**TASK ITEM:** Among the lines below, copy exactly those from the one with "X143082142Y-116427380D01*" through the one with "X141939285Y-115713095D01*", counting both ends.
[RECORDS FOR THIS TASK — start]
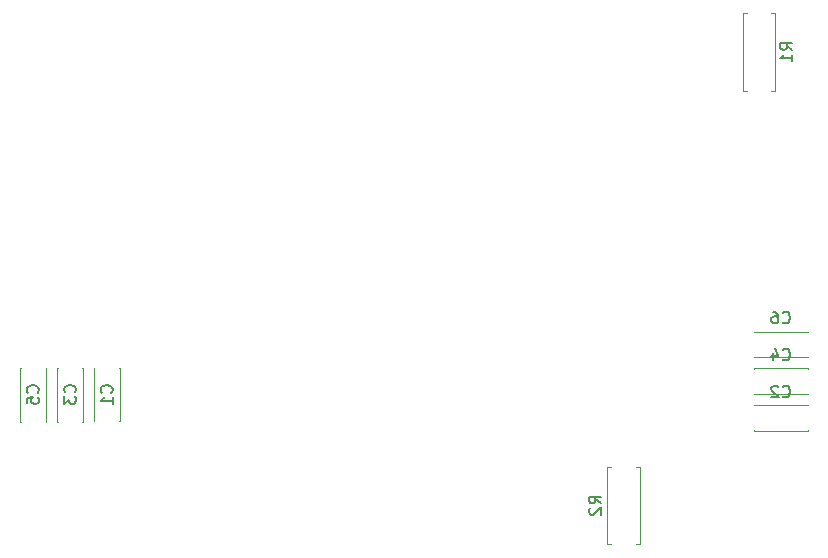
<source format=gbr>
%TF.GenerationSoftware,KiCad,Pcbnew,(6.0.4-0)*%
%TF.CreationDate,2023-02-13T16:26:13-08:00*%
%TF.ProjectId,v2a-power-board-4,7632612d-706f-4776-9572-2d626f617264,rev?*%
%TF.SameCoordinates,Original*%
%TF.FileFunction,Legend,Bot*%
%TF.FilePolarity,Positive*%
%FSLAX46Y46*%
G04 Gerber Fmt 4.6, Leading zero omitted, Abs format (unit mm)*
G04 Created by KiCad (PCBNEW (6.0.4-0)) date 2023-02-13 16:26:13*
%MOMM*%
%LPD*%
G01*
G04 APERTURE LIST*
%ADD10C,0.150000*%
%ADD11C,0.120000*%
G04 APERTURE END LIST*
D10*
%TO.C,C1*%
X86057142Y-116033333D02*
X86104761Y-115985714D01*
X86152380Y-115842857D01*
X86152380Y-115747619D01*
X86104761Y-115604761D01*
X86009523Y-115509523D01*
X85914285Y-115461904D01*
X85723809Y-115414285D01*
X85580952Y-115414285D01*
X85390476Y-115461904D01*
X85295238Y-115509523D01*
X85200000Y-115604761D01*
X85152380Y-115747619D01*
X85152380Y-115842857D01*
X85200000Y-115985714D01*
X85247619Y-116033333D01*
X86152380Y-116985714D02*
X86152380Y-116414285D01*
X86152380Y-116700000D02*
X85152380Y-116700000D01*
X85295238Y-116604761D01*
X85390476Y-116509523D01*
X85438095Y-116414285D01*
%TO.C,R2*%
X127507380Y-125408333D02*
X127031190Y-125075000D01*
X127507380Y-124836904D02*
X126507380Y-124836904D01*
X126507380Y-125217857D01*
X126555000Y-125313095D01*
X126602619Y-125360714D01*
X126697857Y-125408333D01*
X126840714Y-125408333D01*
X126935952Y-125360714D01*
X126983571Y-125313095D01*
X127031190Y-125217857D01*
X127031190Y-124836904D01*
X126602619Y-125789285D02*
X126555000Y-125836904D01*
X126507380Y-125932142D01*
X126507380Y-126170238D01*
X126555000Y-126265476D01*
X126602619Y-126313095D01*
X126697857Y-126360714D01*
X126793095Y-126360714D01*
X126935952Y-126313095D01*
X127507380Y-125741666D01*
X127507380Y-126360714D01*
%TO.C,C6*%
X142891666Y-110082142D02*
X142939285Y-110129761D01*
X143082142Y-110177380D01*
X143177380Y-110177380D01*
X143320238Y-110129761D01*
X143415476Y-110034523D01*
X143463095Y-109939285D01*
X143510714Y-109748809D01*
X143510714Y-109605952D01*
X143463095Y-109415476D01*
X143415476Y-109320238D01*
X143320238Y-109225000D01*
X143177380Y-109177380D01*
X143082142Y-109177380D01*
X142939285Y-109225000D01*
X142891666Y-109272619D01*
X142034523Y-109177380D02*
X142225000Y-109177380D01*
X142320238Y-109225000D01*
X142367857Y-109272619D01*
X142463095Y-109415476D01*
X142510714Y-109605952D01*
X142510714Y-109986904D01*
X142463095Y-110082142D01*
X142415476Y-110129761D01*
X142320238Y-110177380D01*
X142129761Y-110177380D01*
X142034523Y-110129761D01*
X141986904Y-110082142D01*
X141939285Y-109986904D01*
X141939285Y-109748809D01*
X141986904Y-109653571D01*
X142034523Y-109605952D01*
X142129761Y-109558333D01*
X142320238Y-109558333D01*
X142415476Y-109605952D01*
X142463095Y-109653571D01*
X142510714Y-109748809D01*
%TO.C,C2*%
X142891666Y-116332142D02*
X142939285Y-116379761D01*
X143082142Y-116427380D01*
X143177380Y-116427380D01*
X143320238Y-116379761D01*
X143415476Y-116284523D01*
X143463095Y-116189285D01*
X143510714Y-115998809D01*
X143510714Y-115855952D01*
X143463095Y-115665476D01*
X143415476Y-115570238D01*
X143320238Y-115475000D01*
X143177380Y-115427380D01*
X143082142Y-115427380D01*
X142939285Y-115475000D01*
X142891666Y-115522619D01*
X142510714Y-115522619D02*
X142463095Y-115475000D01*
X142367857Y-115427380D01*
X142129761Y-115427380D01*
X142034523Y-115475000D01*
X141986904Y-115522619D01*
X141939285Y-115617857D01*
X141939285Y-115713095D01*
X141986904Y-115855952D01*
X142558333Y-116427380D01*
X141939285Y-116427380D01*
%TO.C,R1*%
X143697380Y-87023333D02*
X143221190Y-86690000D01*
X143697380Y-86451904D02*
X142697380Y-86451904D01*
X142697380Y-86832857D01*
X142745000Y-86928095D01*
X142792619Y-86975714D01*
X142887857Y-87023333D01*
X143030714Y-87023333D01*
X143125952Y-86975714D01*
X143173571Y-86928095D01*
X143221190Y-86832857D01*
X143221190Y-86451904D01*
X143697380Y-87975714D02*
X143697380Y-87404285D01*
X143697380Y-87690000D02*
X142697380Y-87690000D01*
X142840238Y-87594761D01*
X142935476Y-87499523D01*
X142983095Y-87404285D01*
%TO.C,C4*%
X142891666Y-113207142D02*
X142939285Y-113254761D01*
X143082142Y-113302380D01*
X143177380Y-113302380D01*
X143320238Y-113254761D01*
X143415476Y-113159523D01*
X143463095Y-113064285D01*
X143510714Y-112873809D01*
X143510714Y-112730952D01*
X143463095Y-112540476D01*
X143415476Y-112445238D01*
X143320238Y-112350000D01*
X143177380Y-112302380D01*
X143082142Y-112302380D01*
X142939285Y-112350000D01*
X142891666Y-112397619D01*
X142034523Y-112635714D02*
X142034523Y-113302380D01*
X142272619Y-112254761D02*
X142510714Y-112969047D01*
X141891666Y-112969047D01*
%TO.C,C5*%
X79807142Y-116033333D02*
X79854761Y-115985714D01*
X79902380Y-115842857D01*
X79902380Y-115747619D01*
X79854761Y-115604761D01*
X79759523Y-115509523D01*
X79664285Y-115461904D01*
X79473809Y-115414285D01*
X79330952Y-115414285D01*
X79140476Y-115461904D01*
X79045238Y-115509523D01*
X78950000Y-115604761D01*
X78902380Y-115747619D01*
X78902380Y-115842857D01*
X78950000Y-115985714D01*
X78997619Y-116033333D01*
X78902380Y-116938095D02*
X78902380Y-116461904D01*
X79378571Y-116414285D01*
X79330952Y-116461904D01*
X79283333Y-116557142D01*
X79283333Y-116795238D01*
X79330952Y-116890476D01*
X79378571Y-116938095D01*
X79473809Y-116985714D01*
X79711904Y-116985714D01*
X79807142Y-116938095D01*
X79854761Y-116890476D01*
X79902380Y-116795238D01*
X79902380Y-116557142D01*
X79854761Y-116461904D01*
X79807142Y-116414285D01*
%TO.C,C3*%
X82957142Y-116008333D02*
X83004761Y-115960714D01*
X83052380Y-115817857D01*
X83052380Y-115722619D01*
X83004761Y-115579761D01*
X82909523Y-115484523D01*
X82814285Y-115436904D01*
X82623809Y-115389285D01*
X82480952Y-115389285D01*
X82290476Y-115436904D01*
X82195238Y-115484523D01*
X82100000Y-115579761D01*
X82052380Y-115722619D01*
X82052380Y-115817857D01*
X82100000Y-115960714D01*
X82147619Y-116008333D01*
X82052380Y-116341666D02*
X82052380Y-116960714D01*
X82433333Y-116627380D01*
X82433333Y-116770238D01*
X82480952Y-116865476D01*
X82528571Y-116913095D01*
X82623809Y-116960714D01*
X82861904Y-116960714D01*
X82957142Y-116913095D01*
X83004761Y-116865476D01*
X83052380Y-116770238D01*
X83052380Y-116484523D01*
X83004761Y-116389285D01*
X82957142Y-116341666D01*
D11*
%TO.C,C1*%
X86730000Y-113930000D02*
X86745000Y-113930000D01*
X86730000Y-118470000D02*
X86745000Y-118470000D01*
X86745000Y-113930000D02*
X86745000Y-118470000D01*
X84605000Y-113930000D02*
X84620000Y-113930000D01*
X84605000Y-113930000D02*
X84605000Y-118470000D01*
X84605000Y-118470000D02*
X84620000Y-118470000D01*
%TO.C,R2*%
X130465000Y-122305000D02*
X130795000Y-122305000D01*
X128385000Y-122305000D02*
X128055000Y-122305000D01*
X128055000Y-128845000D02*
X128385000Y-128845000D01*
X130795000Y-128845000D02*
X130465000Y-128845000D01*
X130795000Y-122305000D02*
X130795000Y-128845000D01*
X128055000Y-122305000D02*
X128055000Y-128845000D01*
%TO.C,C6*%
X140455000Y-110855000D02*
X140455000Y-110870000D01*
X144995000Y-112980000D02*
X144995000Y-112995000D01*
X144995000Y-110855000D02*
X140455000Y-110855000D01*
X140455000Y-112980000D02*
X140455000Y-112995000D01*
X144995000Y-112995000D02*
X140455000Y-112995000D01*
X144995000Y-110855000D02*
X144995000Y-110870000D01*
%TO.C,C2*%
X140455000Y-117105000D02*
X140455000Y-117120000D01*
X144995000Y-117105000D02*
X140455000Y-117105000D01*
X144995000Y-119245000D02*
X140455000Y-119245000D01*
X144995000Y-117105000D02*
X144995000Y-117120000D01*
X140455000Y-119230000D02*
X140455000Y-119245000D01*
X144995000Y-119230000D02*
X144995000Y-119245000D01*
%TO.C,R1*%
X139505000Y-83920000D02*
X139835000Y-83920000D01*
X139505000Y-90460000D02*
X139505000Y-83920000D01*
X141915000Y-90460000D02*
X142245000Y-90460000D01*
X142245000Y-90460000D02*
X142245000Y-83920000D01*
X142245000Y-83920000D02*
X141915000Y-83920000D01*
X139835000Y-90460000D02*
X139505000Y-90460000D01*
%TO.C,C4*%
X144995000Y-113980000D02*
X140455000Y-113980000D01*
X144995000Y-113980000D02*
X144995000Y-113995000D01*
X140455000Y-116105000D02*
X140455000Y-116120000D01*
X144995000Y-116120000D02*
X140455000Y-116120000D01*
X140455000Y-113980000D02*
X140455000Y-113995000D01*
X144995000Y-116105000D02*
X144995000Y-116120000D01*
%TO.C,C5*%
X80480000Y-113955000D02*
X80495000Y-113955000D01*
X80480000Y-118495000D02*
X80495000Y-118495000D01*
X78355000Y-113955000D02*
X78370000Y-113955000D01*
X78355000Y-118495000D02*
X78370000Y-118495000D01*
X78355000Y-113955000D02*
X78355000Y-118495000D01*
X80495000Y-113955000D02*
X80495000Y-118495000D01*
%TO.C,C3*%
X81480000Y-118495000D02*
X81495000Y-118495000D01*
X83605000Y-118495000D02*
X83620000Y-118495000D01*
X83605000Y-113955000D02*
X83620000Y-113955000D01*
X81480000Y-113955000D02*
X81480000Y-118495000D01*
X81480000Y-113955000D02*
X81495000Y-113955000D01*
X83620000Y-113955000D02*
X83620000Y-118495000D01*
%TD*%
M02*

</source>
[RECORDS FOR THIS TASK — finish]
**ANSWER FOR THIS EXERCISE:**
X143082142Y-116427380D01*
X143177380Y-116427380D01*
X143320238Y-116379761D01*
X143415476Y-116284523D01*
X143463095Y-116189285D01*
X143510714Y-115998809D01*
X143510714Y-115855952D01*
X143463095Y-115665476D01*
X143415476Y-115570238D01*
X143320238Y-115475000D01*
X143177380Y-115427380D01*
X143082142Y-115427380D01*
X142939285Y-115475000D01*
X142891666Y-115522619D01*
X142510714Y-115522619D02*
X142463095Y-115475000D01*
X142367857Y-115427380D01*
X142129761Y-115427380D01*
X142034523Y-115475000D01*
X141986904Y-115522619D01*
X141939285Y-115617857D01*
X141939285Y-115713095D01*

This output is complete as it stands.